1.创建prometheus主配置文件

configmap-main.yaml

apiVersion: v1
data:
  prometheus.yml: |-
    # my global config
    global:
      scrape_interval: 60s # Set the scrape interval to every 15 seconds. Default is every 1 minute.
      evaluation_interval: 30s # Evaluate rules every 15 seconds. The default is every 1 minute.
      # scrape_timeout is set to the global default (10s).

    # Alertmanager configuration
    alerting:
      alertmanagers:
        - static_configs:
            - targets:
               - svc-alertmanager.monitoring.svc:9093

    # Load rules once and periodically evaluate them according to the global 'evaluation_interval'.
    rule_files:
       - "/etc/prometheus/rules/mysql_rules.yml"
       - "/etc/prometheus/rules/general.yml"
       - "/etc/prometheus/rules/node.yml"
       - "/etc/prometheus/rules/kube-state-metrics.yml"
      # - "second_rules.yml"

    # A scrape configuration containing exactly one endpoint to scrape:
    # Here it's Prometheus itself.
    scrape_configs:
      # The job name is added as a label `job=<job_name>` to any timeseries scraped from this config.
      - job_name: "prometheus"

        # metrics_path defaults to '/metrics'
        # scheme defaults to 'http'.

        static_configs:
          - targets: ["localhost:9090"]

      - job_name: "kube-state-metrics"
        metrics_path: "/metrics"

        static_configs:
          - targets: [ "svc-kube-state-metrics.monitoring.svc:8080" ]

      - job_name: "shuan-services"
        metrics_path: "/actuator/prometheus"
        file_sd_configs:
          - files: ["/etc/prometheus/target/services.yml"]
            refresh_interval: 5s

      - job_name: "shuan-mysqld-services"
        metrics_path: "/metrics"
        file_sd_configs:
          - files: [ "/etc/prometheus/target/mysqld-services.yml" ]
            refresh_interval: 30s

      - job_name: "shuan-redis-services"
        metrics_path: "/metrics"
        file_sd_configs:
          - files: [ "/etc/prometheus/target/redis-services.yml" ]
            refresh_interval: 30s

      - job_name: "shuan-nodes"
        metrics_path: "/metrics"
        file_sd_configs:
          - files: [ "/etc/prometheus/target/nodes.yml" ]
            refresh_interval: 30s

      - job_name: "kubernetes-apiservers"

        kubernetes_sd_configs:
          - role: endpoints

        # Default to scraping over https.

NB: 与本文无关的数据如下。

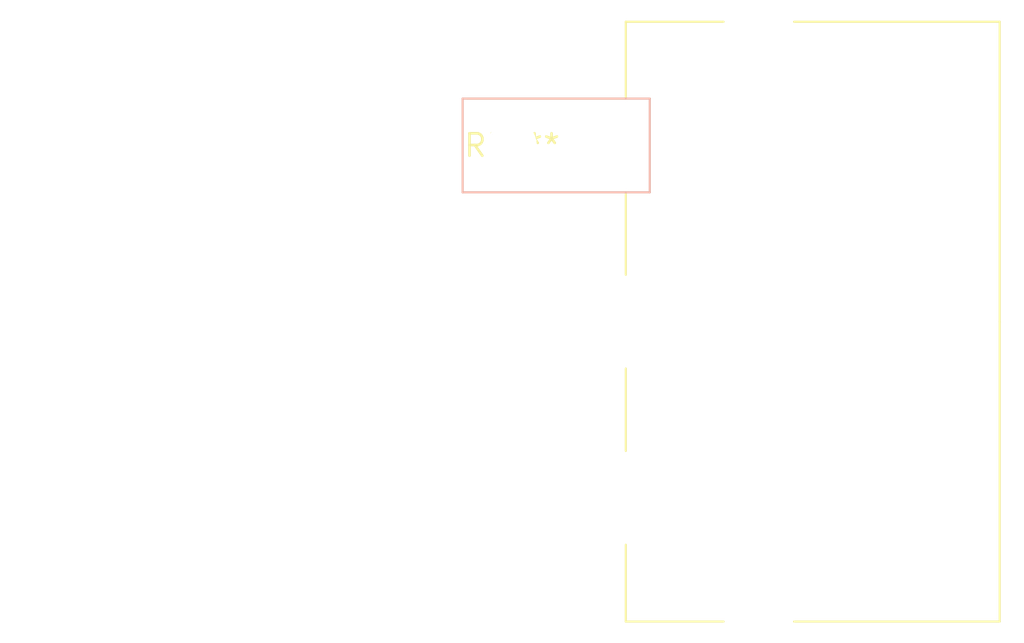
<source format=kicad_pcb>
(kicad_pcb (version 20240108) (generator pcbnew)

  (general
    (thickness 1.6)
  )

  (paper "A4")
  (layers
    (0 "F.Cu" signal)
    (31 "B.Cu" signal)
    (32 "B.Adhes" user "B.Adhesive")
    (33 "F.Adhes" user "F.Adhesive")
    (34 "B.Paste" user)
    (35 "F.Paste" user)
    (36 "B.SilkS" user "B.Silkscreen")
    (37 "F.SilkS" user "F.Silkscreen")
    (38 "B.Mask" user)
    (39 "F.Mask" user)
    (40 "Dwgs.User" user "User.Drawings")
    (41 "Cmts.User" user "User.Comments")
    (42 "Eco1.User" user "User.Eco1")
    (43 "Eco2.User" user "User.Eco2")
    (44 "Edge.Cuts" user)
    (45 "Margin" user)
    (46 "B.CrtYd" user "B.Courtyard")
    (47 "F.CrtYd" user "F.Courtyard")
    (48 "B.Fab" user)
    (49 "F.Fab" user)
    (50 "User.1" user)
    (51 "User.2" user)
    (52 "User.3" user)
    (53 "User.4" user)
    (54 "User.5" user)
    (55 "User.6" user)
    (56 "User.7" user)
    (57 "User.8" user)
    (58 "User.9" user)
  )

  (setup
    (pad_to_mask_clearance 0)
    (pcbplotparams
      (layerselection 0x00010fc_ffffffff)
      (plot_on_all_layers_selection 0x0000000_00000000)
      (disableapertmacros false)
      (usegerberextensions false)
      (usegerberattributes false)
      (usegerberadvancedattributes false)
      (creategerberjobfile false)
      (dashed_line_dash_ratio 12.000000)
      (dashed_line_gap_ratio 3.000000)
      (svgprecision 4)
      (plotframeref false)
      (viasonmask false)
      (mode 1)
      (useauxorigin false)
      (hpglpennumber 1)
      (hpglpenspeed 20)
      (hpglpendiameter 15.000000)
      (dxfpolygonmode false)
      (dxfimperialunits false)
      (dxfusepcbnewfont false)
      (psnegative false)
      (psa4output false)
      (plotreference false)
      (plotvalue false)
      (plotinvisibletext false)
      (sketchpadsonfab false)
      (subtractmaskfromsilk false)
      (outputformat 1)
      (mirror false)
      (drillshape 1)
      (scaleselection 1)
      (outputdirectory "")
    )
  )

  (net 0 "")

  (footprint "Molex_Mini-Fit_Sr_42820-32XX_1x03_P10.00mm_Horizontal" (layer "F.Cu") (at 0 0))

)

</source>
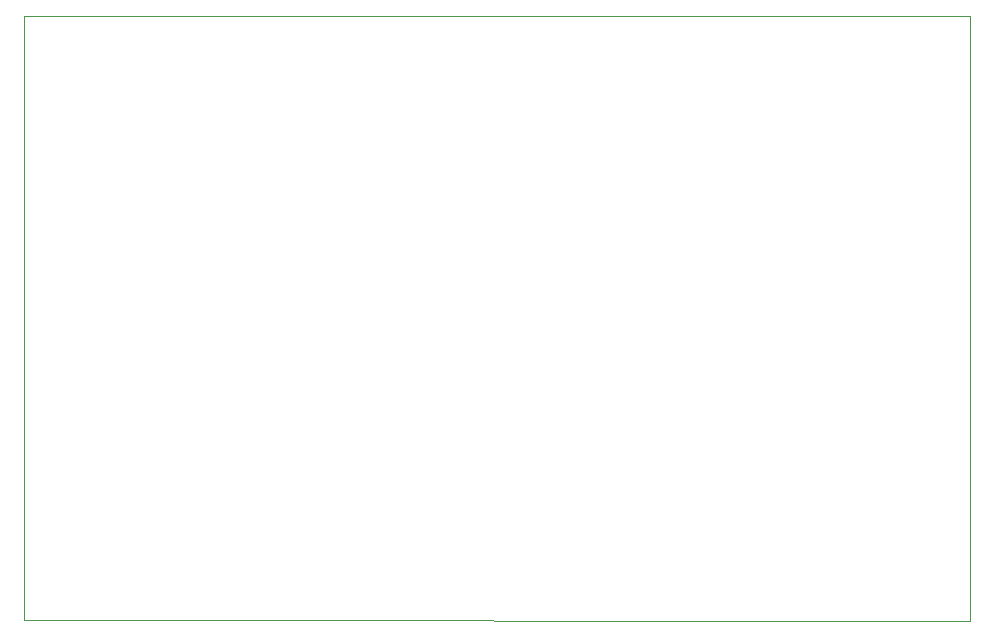
<source format=gm1>
%TF.GenerationSoftware,KiCad,Pcbnew,9.0.4*%
%TF.CreationDate,2025-10-24T17:45:03+05:30*%
%TF.ProjectId,waterlevel project1,77617465-726c-4657-9665-6c2070726f6a,rev?*%
%TF.SameCoordinates,Original*%
%TF.FileFunction,Profile,NP*%
%FSLAX46Y46*%
G04 Gerber Fmt 4.6, Leading zero omitted, Abs format (unit mm)*
G04 Created by KiCad (PCBNEW 9.0.4) date 2025-10-24 17:45:03*
%MOMM*%
%LPD*%
G01*
G04 APERTURE LIST*
%TA.AperFunction,Profile*%
%ADD10C,0.050000*%
%TD*%
G04 APERTURE END LIST*
D10*
X35509200Y-80441800D02*
X35509200Y-131635500D01*
X35509200Y-131635500D02*
X115570000Y-131660876D01*
X115570000Y-131660876D02*
X115570000Y-80492600D01*
X115265200Y-80492600D02*
X115570000Y-80492600D01*
X114833400Y-80492600D02*
X35509200Y-80441800D01*
X114833400Y-80492600D02*
X115265200Y-80492600D01*
M02*

</source>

If required, just disable this or change to
        # `http`.
        scheme: https

        # This TLS & authorization config is used to connect to the actual scrape
        # endpoints for cluster components. This is separate to discovery auth
        # configuration because discovery & scraping are two separate concerns in
        # Prometheus. The discovery auth config is automatic if Prometheus runs inside
        # the cluster. Otherwise, more config options have to be provided within the
        # <kubernetes_sd_config>.
        tls_config:
          ca_file: /var/run/secrets/kubernetes.io/serviceaccount/ca.crt
          # If your node certificates are self-signed or use a different CA to the
          # master CA, then disable certificate verification below. Note that
          # certificate verification is an integral part of a secure infrastructure
          # so this should only be disabled in a controlled environment. You can
          # disable certificate verification by uncommenting the line below.
          #
          # insecure_skip_verify: true
        authorization:
          credentials_file: /var/run/secrets/kubernetes.io/serviceaccount/token

        # Keep only the default/kubernetes service endpoints for the https port. This
        # will add targets for each API server which Kubernetes adds an endpoint to
        # the default/kubernetes service.
        relabel_configs:
          - source_labels:
              [
                __meta_kubernetes_namespace,
                __meta_kubernetes_service_name,
                __meta_kubernetes_endpoint_port_name,
              ]
            action: keep
            regex: default;kubernetes;https

      # Scrape config for nodes (kubelet).
      #
      # Rather than connecting directly to the node, the scrape is proxied though the
      # Kubernetes apiserver.  This means it will work if Prometheus is running out of
      # cluster, or can't connect to nodes for some other reason (e.g. because of
      # firewalling).
      - job_name: "kubernetes-nodes"

        # Default to scraping over https. If required, just disable this or change to
        # `http`.
        scheme: https

        # This TLS & authorization config is used to connect to the actual scrape
        # endpoints for cluster components. This is separate to discovery auth
        # configuration because discovery & scraping are two separate concerns in
        # Prometheus. The discovery auth config is automatic if Prometheus runs inside
        # the cluster. Otherwise, more config options have to be provided within the
        # <kubernetes_sd_config>.
        tls_config:
          ca_file: /var/run/secrets/kubernetes.io/serviceaccount/ca.crt
          # If your node certificates are self-signed or use a different CA to the
          # master CA, then disable certificate verification below. Note that
          # certificate verification is an integral part of a secure infrastructure
          # so this should only be disabled in a controlled environment. You can
          # disable certificate verification by uncommenting the line below.
          #
          insecure_skip_verify: true
        authorization:
          credentials_file: /var/run/secrets/kubernetes.io/serviceaccount/token

        kubernetes_sd_configs:
          - role: node

        relabel_configs:
          - action: labelmap
            regex: __meta_kubernetes_node_label_(.+)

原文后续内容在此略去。